***** Excerpt provided
AMD on Tuesday will show off a Hewlett-Packard ProLiant server with four dual-core Opteron chips at a facility in Austen, Texas, bringing the functional number of chips in four-processor servers to eight.

"When you load Microsoft (Server 2003), it shows up as eight processors," said Marty Seyer, vice president and general manager of the microprocessor business unit at AMD.

The chip "taped out" -- semiconductor shop talk meaning that the design was completed -- in June, and AMD recently produced the samples that will be displayed in Austin, Seyer added.

The news comes a week before the Intel Developer Forum, where Intel is expected to discuss dual-core Itanium, Xeon and Pentium chips for servers and desktops, and demonstrate at least one of these chips at the event.

Right now, it is difficult to determine which company is ahead in coming out with dual-core chips, which increase performance while conserving energy. Intel has said it will come out with a dual-core Itanium toward the middle of next year and desktop parts in the second half, roughly the same schedule as AMD proposes. Both companies have also had to delay projects recently, so today's deadlines are likely to be fluid.

Intel unfurled its proposed delivery dates for dual-core desktop chips in May, but AMD countered that it had been preparing to go dual-core for some time. (IBM already sells dual-core chips.) Partisans and companies on both sides of the issue will likely debate the issue furiously during the next year.
**********
## Set of tasks
(A) In the article on AMD's dual-core chips, which company is said to already sell dual-core chips?
(B) Carry the article on AMD's dual-core chips forward from its final sentence.
The data that comes next has no connection to the article on AMD's dual-core chips.
***** Given data
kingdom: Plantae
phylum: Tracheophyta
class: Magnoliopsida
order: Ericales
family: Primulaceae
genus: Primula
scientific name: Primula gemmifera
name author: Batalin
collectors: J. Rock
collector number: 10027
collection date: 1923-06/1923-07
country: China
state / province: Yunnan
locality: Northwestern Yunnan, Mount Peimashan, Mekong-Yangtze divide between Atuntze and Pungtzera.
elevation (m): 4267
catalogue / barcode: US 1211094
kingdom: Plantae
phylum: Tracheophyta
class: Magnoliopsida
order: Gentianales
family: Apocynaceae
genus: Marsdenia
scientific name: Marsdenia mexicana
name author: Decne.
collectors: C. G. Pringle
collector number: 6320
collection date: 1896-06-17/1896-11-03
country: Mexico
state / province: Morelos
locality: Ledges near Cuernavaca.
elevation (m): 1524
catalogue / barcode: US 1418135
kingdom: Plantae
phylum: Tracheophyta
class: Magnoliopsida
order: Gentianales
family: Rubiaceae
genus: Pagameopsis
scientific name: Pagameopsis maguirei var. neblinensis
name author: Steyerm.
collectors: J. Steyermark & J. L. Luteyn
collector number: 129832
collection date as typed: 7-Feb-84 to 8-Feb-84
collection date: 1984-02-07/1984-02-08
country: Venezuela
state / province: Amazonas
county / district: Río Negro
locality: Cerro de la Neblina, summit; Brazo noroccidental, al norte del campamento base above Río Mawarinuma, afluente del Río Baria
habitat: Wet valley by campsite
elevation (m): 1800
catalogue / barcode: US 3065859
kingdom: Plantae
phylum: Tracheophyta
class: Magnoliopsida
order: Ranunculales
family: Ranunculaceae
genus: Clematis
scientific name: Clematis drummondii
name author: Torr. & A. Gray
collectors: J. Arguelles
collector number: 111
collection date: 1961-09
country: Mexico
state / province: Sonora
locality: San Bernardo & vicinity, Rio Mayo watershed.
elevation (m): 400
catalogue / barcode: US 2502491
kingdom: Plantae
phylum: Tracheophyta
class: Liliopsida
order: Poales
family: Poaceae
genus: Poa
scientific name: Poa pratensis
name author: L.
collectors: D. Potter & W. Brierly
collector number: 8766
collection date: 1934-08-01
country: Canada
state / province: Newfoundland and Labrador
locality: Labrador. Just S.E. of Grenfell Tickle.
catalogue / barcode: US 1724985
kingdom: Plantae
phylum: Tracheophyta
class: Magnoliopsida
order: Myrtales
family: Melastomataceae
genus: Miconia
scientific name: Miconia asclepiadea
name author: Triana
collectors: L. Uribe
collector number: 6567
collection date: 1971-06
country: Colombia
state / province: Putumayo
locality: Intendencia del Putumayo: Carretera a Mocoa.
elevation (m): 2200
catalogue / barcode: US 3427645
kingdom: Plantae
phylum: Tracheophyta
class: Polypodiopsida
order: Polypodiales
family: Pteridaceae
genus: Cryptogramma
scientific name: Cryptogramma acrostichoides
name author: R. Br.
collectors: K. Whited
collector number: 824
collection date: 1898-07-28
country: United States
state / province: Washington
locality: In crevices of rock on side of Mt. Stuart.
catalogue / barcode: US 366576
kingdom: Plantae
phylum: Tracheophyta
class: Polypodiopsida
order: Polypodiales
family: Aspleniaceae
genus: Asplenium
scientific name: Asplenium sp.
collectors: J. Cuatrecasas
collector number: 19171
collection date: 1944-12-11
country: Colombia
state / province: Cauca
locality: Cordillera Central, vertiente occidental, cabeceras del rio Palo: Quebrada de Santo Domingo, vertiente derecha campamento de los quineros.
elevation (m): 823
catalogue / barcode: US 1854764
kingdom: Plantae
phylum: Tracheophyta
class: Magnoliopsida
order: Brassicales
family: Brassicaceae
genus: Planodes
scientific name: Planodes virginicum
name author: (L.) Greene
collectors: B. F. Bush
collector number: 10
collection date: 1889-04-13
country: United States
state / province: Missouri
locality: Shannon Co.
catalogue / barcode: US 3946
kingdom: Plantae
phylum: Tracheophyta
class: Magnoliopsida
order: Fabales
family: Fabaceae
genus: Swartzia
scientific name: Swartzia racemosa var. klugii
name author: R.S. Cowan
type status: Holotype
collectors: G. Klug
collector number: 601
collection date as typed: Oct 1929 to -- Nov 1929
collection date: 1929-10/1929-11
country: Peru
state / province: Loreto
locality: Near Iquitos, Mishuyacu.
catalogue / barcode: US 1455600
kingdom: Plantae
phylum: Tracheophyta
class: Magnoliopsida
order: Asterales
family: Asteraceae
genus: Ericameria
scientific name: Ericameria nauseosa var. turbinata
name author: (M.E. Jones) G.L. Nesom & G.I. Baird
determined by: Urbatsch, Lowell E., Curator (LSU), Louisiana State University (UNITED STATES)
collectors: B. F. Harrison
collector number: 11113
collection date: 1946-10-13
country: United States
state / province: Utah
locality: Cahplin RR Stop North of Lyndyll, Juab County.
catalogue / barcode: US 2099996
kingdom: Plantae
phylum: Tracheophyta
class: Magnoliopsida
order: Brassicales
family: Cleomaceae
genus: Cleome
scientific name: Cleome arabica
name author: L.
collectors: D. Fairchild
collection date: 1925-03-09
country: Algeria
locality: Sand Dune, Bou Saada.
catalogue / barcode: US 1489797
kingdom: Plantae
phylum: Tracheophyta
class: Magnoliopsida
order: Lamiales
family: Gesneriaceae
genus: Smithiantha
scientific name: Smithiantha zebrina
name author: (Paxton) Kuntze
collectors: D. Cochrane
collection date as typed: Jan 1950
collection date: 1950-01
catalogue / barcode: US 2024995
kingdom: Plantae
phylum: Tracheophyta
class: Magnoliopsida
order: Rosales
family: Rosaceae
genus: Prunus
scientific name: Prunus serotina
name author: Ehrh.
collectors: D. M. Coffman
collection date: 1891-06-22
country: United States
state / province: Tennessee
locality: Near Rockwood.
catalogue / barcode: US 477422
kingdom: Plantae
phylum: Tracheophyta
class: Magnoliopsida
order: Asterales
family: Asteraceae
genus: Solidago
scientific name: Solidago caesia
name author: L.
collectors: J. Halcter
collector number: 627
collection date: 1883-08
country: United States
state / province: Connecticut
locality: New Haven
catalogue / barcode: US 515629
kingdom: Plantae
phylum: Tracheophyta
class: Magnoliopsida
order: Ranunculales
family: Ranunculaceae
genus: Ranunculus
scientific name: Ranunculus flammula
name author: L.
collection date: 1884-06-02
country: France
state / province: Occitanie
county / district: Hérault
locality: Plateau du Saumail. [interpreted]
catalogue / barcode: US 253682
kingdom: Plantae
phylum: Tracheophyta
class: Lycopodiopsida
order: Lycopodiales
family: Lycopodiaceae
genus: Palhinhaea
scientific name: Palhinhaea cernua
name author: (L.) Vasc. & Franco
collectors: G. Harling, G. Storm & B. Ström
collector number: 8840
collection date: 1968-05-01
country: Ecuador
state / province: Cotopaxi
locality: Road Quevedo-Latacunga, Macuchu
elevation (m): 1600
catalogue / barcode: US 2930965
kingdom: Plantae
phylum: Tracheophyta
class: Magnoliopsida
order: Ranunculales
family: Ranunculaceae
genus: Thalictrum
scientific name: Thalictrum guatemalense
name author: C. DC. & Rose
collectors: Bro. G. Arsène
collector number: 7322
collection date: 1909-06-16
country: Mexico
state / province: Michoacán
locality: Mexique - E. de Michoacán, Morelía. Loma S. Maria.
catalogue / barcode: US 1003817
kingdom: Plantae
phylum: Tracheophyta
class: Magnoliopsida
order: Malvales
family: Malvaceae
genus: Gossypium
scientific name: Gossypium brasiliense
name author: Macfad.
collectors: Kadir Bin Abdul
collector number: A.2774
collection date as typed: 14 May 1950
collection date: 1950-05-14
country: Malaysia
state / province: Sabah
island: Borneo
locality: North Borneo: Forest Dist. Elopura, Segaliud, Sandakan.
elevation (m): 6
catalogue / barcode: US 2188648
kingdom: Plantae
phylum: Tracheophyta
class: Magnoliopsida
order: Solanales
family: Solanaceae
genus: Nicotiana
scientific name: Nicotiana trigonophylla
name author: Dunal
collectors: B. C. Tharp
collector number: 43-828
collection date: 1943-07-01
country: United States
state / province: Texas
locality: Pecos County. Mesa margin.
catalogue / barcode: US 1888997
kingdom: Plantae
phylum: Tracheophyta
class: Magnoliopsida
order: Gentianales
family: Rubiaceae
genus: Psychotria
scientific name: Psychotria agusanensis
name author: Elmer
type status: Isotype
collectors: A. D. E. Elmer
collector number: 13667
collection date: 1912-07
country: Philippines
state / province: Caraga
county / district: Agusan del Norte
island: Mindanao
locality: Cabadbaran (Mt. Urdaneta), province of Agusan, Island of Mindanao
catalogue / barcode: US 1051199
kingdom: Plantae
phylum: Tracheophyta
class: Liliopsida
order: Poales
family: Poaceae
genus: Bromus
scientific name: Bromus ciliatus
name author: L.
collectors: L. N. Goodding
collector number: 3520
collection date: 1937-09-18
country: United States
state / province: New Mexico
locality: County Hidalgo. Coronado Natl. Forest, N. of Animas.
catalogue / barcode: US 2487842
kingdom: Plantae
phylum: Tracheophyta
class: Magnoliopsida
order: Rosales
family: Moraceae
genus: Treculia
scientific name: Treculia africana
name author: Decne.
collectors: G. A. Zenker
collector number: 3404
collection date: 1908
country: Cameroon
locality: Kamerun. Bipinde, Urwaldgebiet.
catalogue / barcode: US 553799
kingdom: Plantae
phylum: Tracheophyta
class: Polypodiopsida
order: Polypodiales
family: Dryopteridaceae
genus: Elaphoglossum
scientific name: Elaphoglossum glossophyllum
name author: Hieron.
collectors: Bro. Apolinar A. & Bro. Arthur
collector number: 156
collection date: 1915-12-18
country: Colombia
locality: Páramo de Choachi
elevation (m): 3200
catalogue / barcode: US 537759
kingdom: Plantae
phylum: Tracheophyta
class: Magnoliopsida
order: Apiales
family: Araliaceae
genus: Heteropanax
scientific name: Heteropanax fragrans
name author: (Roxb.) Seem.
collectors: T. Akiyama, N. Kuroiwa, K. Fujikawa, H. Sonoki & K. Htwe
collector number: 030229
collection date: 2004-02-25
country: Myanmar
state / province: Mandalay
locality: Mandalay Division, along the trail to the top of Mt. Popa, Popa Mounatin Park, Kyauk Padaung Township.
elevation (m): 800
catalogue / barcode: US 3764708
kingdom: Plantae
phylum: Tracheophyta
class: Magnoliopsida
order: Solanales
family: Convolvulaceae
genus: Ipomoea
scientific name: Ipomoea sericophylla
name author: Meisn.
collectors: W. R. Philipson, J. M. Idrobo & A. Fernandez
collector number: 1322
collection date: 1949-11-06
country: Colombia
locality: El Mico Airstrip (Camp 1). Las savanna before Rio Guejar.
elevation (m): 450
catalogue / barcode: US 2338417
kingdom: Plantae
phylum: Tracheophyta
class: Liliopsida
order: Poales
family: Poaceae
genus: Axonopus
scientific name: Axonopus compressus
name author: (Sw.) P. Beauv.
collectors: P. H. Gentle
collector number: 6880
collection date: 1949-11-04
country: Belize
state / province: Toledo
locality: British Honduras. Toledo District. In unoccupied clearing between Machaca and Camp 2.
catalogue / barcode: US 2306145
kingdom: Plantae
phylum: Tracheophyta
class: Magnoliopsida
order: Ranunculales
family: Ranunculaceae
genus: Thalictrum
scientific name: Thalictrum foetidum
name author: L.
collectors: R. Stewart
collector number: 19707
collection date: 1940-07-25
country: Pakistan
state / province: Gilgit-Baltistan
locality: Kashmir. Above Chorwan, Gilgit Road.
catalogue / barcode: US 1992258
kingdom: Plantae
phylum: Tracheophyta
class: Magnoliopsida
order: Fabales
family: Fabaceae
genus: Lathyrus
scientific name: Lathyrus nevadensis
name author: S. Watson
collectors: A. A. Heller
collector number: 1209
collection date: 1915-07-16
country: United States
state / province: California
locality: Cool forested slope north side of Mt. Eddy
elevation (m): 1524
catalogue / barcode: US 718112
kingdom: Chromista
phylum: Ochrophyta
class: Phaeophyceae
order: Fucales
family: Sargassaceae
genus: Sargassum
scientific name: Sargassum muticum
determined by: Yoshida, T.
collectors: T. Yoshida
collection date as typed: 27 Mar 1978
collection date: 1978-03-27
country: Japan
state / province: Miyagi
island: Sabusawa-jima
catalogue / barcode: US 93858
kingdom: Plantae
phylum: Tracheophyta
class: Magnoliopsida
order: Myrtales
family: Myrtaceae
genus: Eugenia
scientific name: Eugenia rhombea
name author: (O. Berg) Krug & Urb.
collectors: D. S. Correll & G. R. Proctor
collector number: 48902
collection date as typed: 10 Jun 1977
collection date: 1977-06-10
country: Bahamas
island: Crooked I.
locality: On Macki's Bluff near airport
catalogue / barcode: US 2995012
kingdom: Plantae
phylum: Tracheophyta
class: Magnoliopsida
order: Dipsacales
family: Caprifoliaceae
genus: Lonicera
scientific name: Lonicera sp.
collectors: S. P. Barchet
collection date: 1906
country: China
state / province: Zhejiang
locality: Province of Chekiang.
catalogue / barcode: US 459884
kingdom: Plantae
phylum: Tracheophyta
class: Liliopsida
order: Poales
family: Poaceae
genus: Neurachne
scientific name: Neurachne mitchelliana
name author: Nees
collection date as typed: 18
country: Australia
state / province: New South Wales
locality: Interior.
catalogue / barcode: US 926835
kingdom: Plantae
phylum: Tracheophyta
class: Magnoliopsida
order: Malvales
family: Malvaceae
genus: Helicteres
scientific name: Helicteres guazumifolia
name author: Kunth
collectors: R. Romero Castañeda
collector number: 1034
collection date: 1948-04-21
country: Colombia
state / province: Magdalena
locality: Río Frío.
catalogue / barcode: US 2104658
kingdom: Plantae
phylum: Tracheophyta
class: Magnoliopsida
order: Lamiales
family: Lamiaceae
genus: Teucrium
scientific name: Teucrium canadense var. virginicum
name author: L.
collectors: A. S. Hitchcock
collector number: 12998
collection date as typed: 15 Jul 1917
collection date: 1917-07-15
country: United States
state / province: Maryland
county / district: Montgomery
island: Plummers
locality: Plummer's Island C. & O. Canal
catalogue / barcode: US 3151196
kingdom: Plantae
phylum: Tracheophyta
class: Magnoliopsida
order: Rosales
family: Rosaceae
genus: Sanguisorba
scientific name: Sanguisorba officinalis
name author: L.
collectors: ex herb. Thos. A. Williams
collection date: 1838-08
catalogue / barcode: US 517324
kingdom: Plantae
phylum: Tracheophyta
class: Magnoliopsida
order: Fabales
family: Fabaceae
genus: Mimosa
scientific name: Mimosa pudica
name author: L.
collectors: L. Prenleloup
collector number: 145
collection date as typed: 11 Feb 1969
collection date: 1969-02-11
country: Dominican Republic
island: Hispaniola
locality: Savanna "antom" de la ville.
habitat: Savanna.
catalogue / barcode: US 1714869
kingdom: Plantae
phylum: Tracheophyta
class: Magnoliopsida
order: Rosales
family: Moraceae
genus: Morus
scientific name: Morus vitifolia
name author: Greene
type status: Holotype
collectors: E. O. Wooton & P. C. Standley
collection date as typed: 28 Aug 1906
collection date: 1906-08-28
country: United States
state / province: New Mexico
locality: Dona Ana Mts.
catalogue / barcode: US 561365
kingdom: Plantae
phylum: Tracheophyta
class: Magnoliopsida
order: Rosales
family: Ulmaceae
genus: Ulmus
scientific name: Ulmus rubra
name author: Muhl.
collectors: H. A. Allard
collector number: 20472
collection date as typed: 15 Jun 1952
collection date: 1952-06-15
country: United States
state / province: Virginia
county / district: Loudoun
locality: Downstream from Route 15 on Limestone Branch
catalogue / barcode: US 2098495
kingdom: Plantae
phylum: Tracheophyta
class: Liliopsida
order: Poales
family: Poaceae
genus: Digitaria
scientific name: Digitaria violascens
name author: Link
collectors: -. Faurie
**********
## Outputs by task
(A) IBM

(B)
Still, demonstrating dual-core chips at this early stage underscores the improved engineering and design capabilities of AMD. Although AMD has largely lagged Intel in their 31-year-plus rivalry, the smaller company has bested Intel with a number of design innovations in the past two years.

Opteron was the first chip based on the x86 architecture -- which is behind most of the desktop and server chips on the market today -- to run 32-bit and 64-bit software. Intel disdained the idea but then abruptly announced its own 32/64-bit chips earlier this year.

With Opteron, AMD also ushered in a high-speed link between chips, called HyperTransport, which has been adopted by many other manufacturers. HyperTransport, now called Direct Connect, connects the different chips to a server to each other and to peripheral devices such as graphics cards.

The technology will also be used to connect the two processors sandwiched together on the same processor, Seyer said.